P10: short 5c section takes you to the top of the 2nd pillar, short arete follows with one of those gaps that you have to downclimb into then stem across before restablishing yourself on the next section preceding the chains...quite exposed on second, Bernard could have made it a little less spicy but didn't want to spoil the fun. 15m/20m rappel, P11 at 4c/5a we skipped by walking along the base of the arete to a bolt.
At this point the equippers much have smoked a few cones and drank their remaining beer because the grading interpretation goes down the toilet. P12/13 I did P12 supposedly 5b but more like 4c and easily protected with a sling or 2. Bernard did P13 and with its 3 bolts it seemed overprotected, we settled on 4c for that pitch. P14: “6a” no bolts but a crux section that is protectable with a tied off sling and a few metres later a #1 LinkCam followed by a cruise on small cracks and lichen covered sections where nuts are easily placed every 10m or so, probably 5b.

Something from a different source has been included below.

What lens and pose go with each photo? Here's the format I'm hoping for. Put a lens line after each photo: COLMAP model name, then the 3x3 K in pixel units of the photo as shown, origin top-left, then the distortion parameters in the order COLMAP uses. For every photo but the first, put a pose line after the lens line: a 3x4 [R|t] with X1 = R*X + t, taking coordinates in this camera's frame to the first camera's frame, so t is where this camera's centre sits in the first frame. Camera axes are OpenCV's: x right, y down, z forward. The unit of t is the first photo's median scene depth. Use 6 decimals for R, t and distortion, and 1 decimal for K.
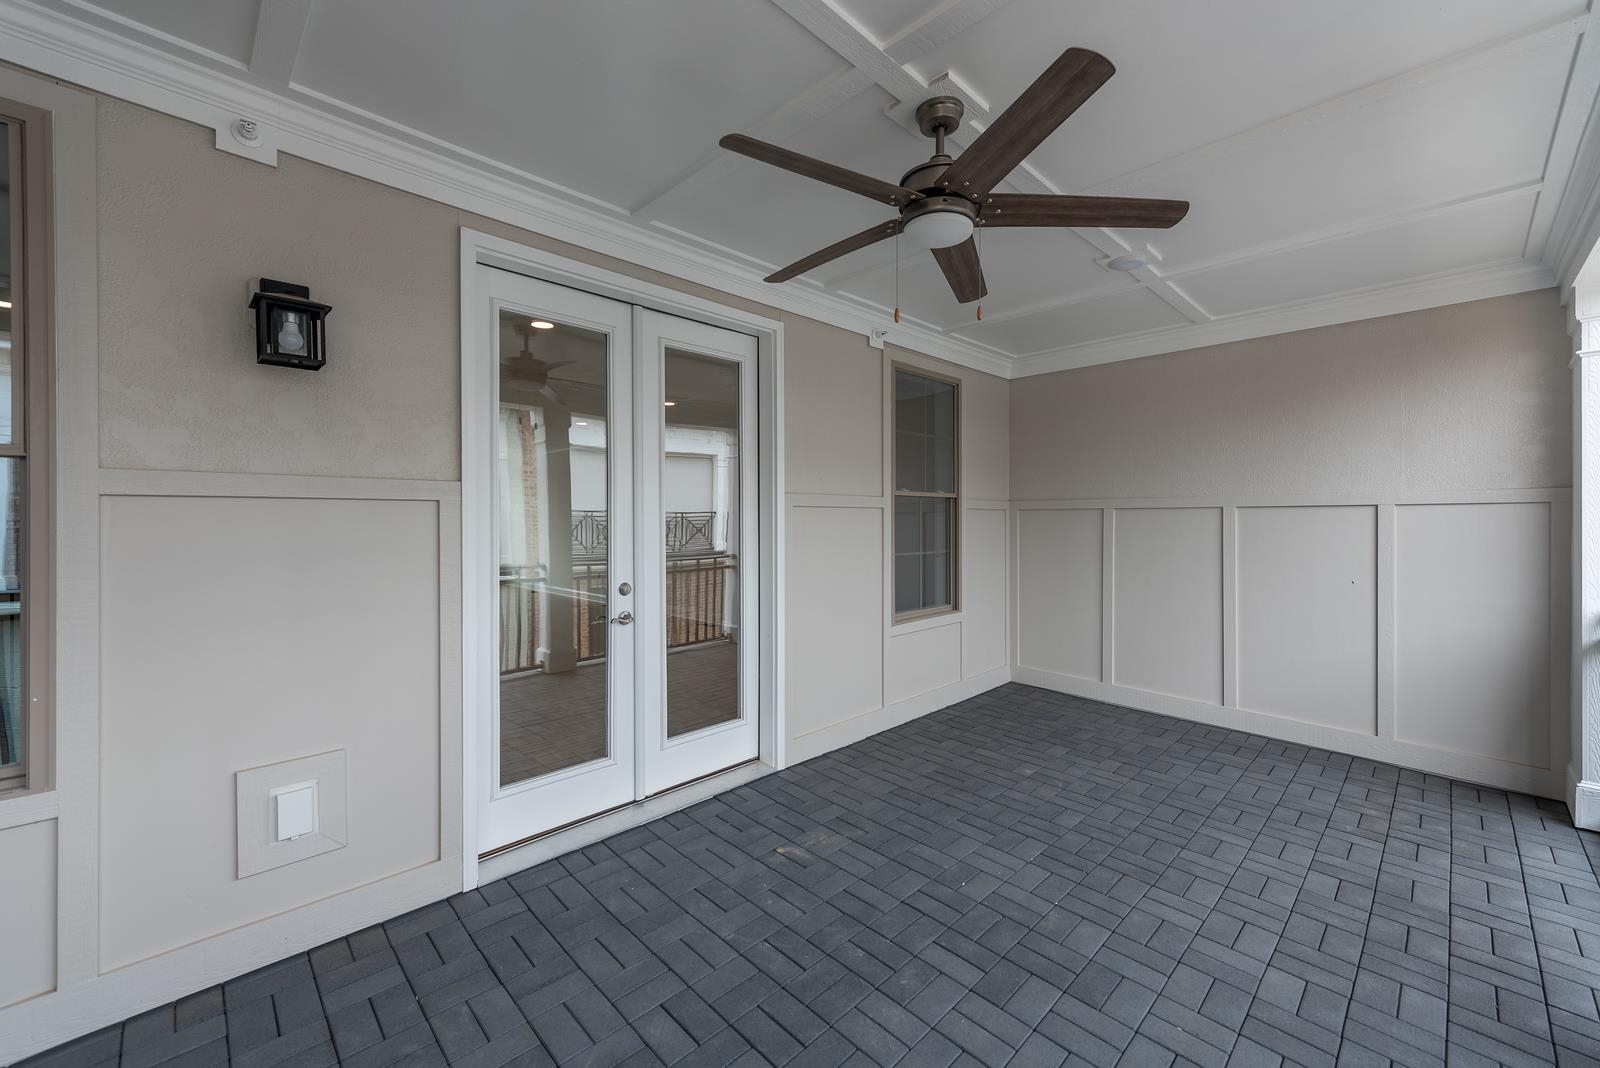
lens RADIAL K [[639.2, 0, 804.2], [0, 639.2, 518.9], [0, 0, 1]] dist [0.003054, 0.000042]
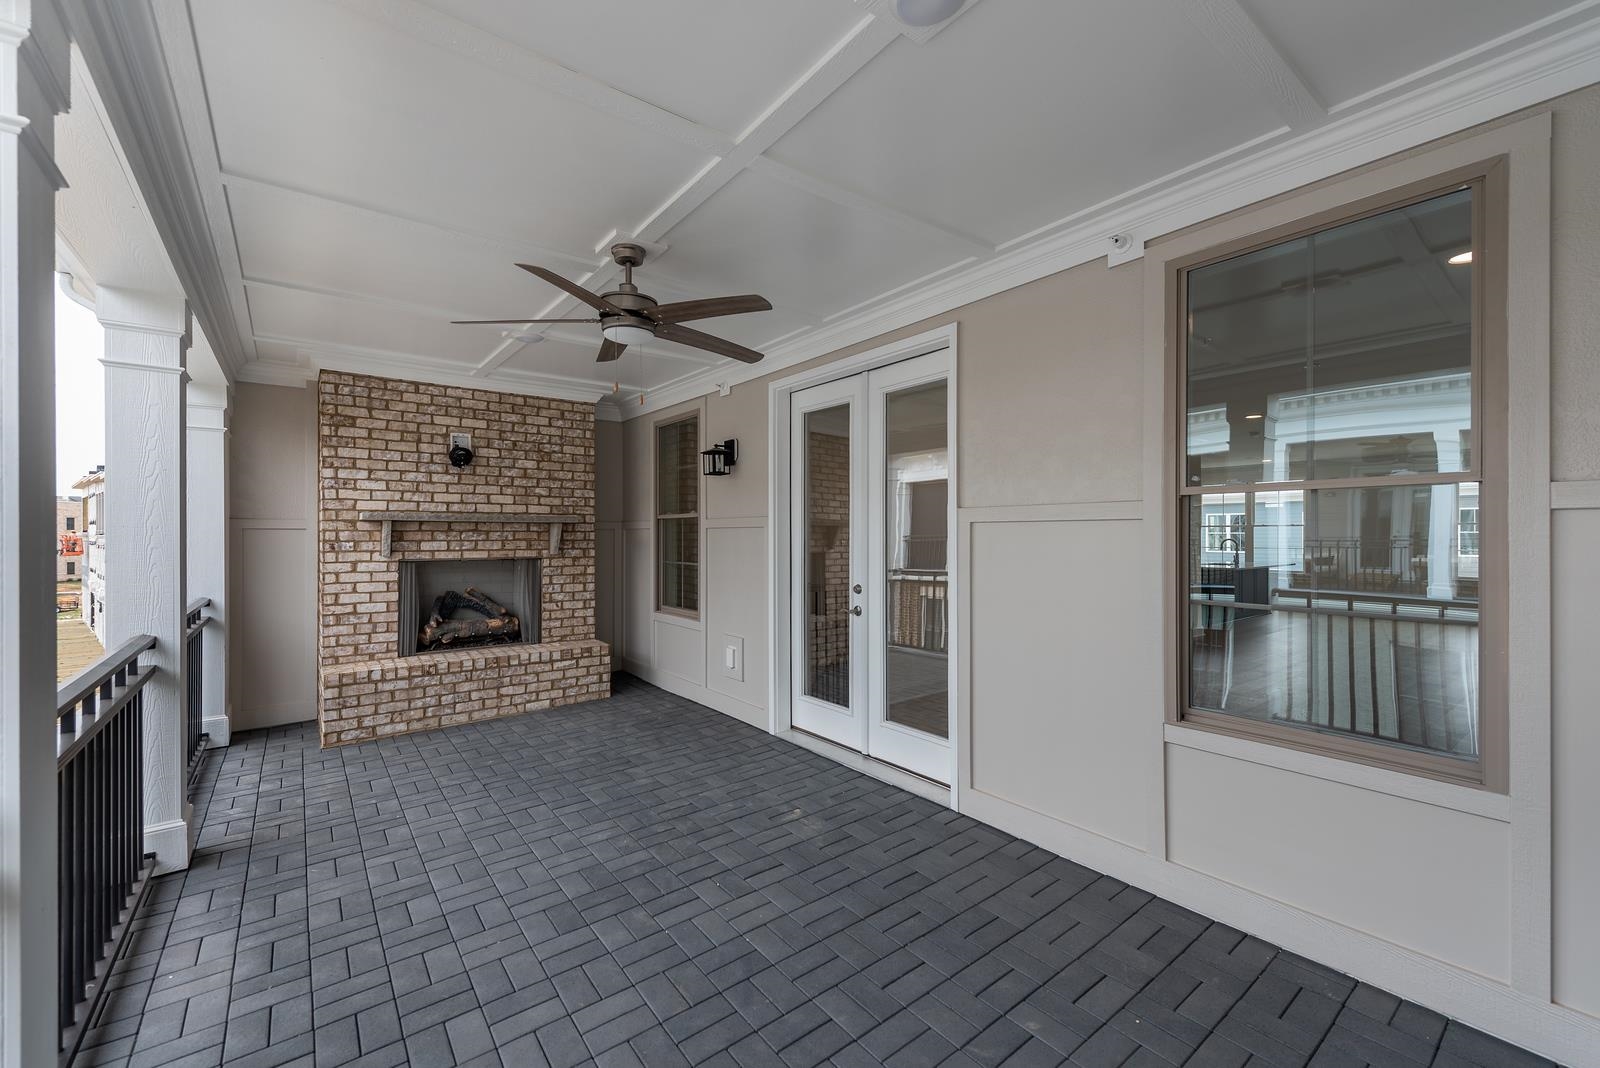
lens RADIAL K [[635.8, 0, 800.0], [0, 635.8, 534.0], [0, 0, 1]] dist [0.000824, 0.000002]
pose [[-0.118207, -0.001531, -0.992988, 1.056185], [-0.000355, 0.999999, -0.001500, -0.003581], [0.992989, 0.000175, -0.118208, 1.044373]]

VERY windy at the tope, 2 x 25m abseils made on one doubled rope to try and reduce the risk of getting the ropes stuck...didn't get them stuck but they went laterally with the wind on the first abseil so I had an interesting time sorting out the mess. Steep, slippery walk off back to the base, saved Bernard when he lost his balance exiting the first couloir, could have been nasty.
Brilliant setting, the first 2 pillars are good climbing on great heavily weathered granite and despite the only moderately interesting summit pitches, the view from the top and subsequent ease of descent through having topped out makes it worthwhile. As has become customary: it ended in beers.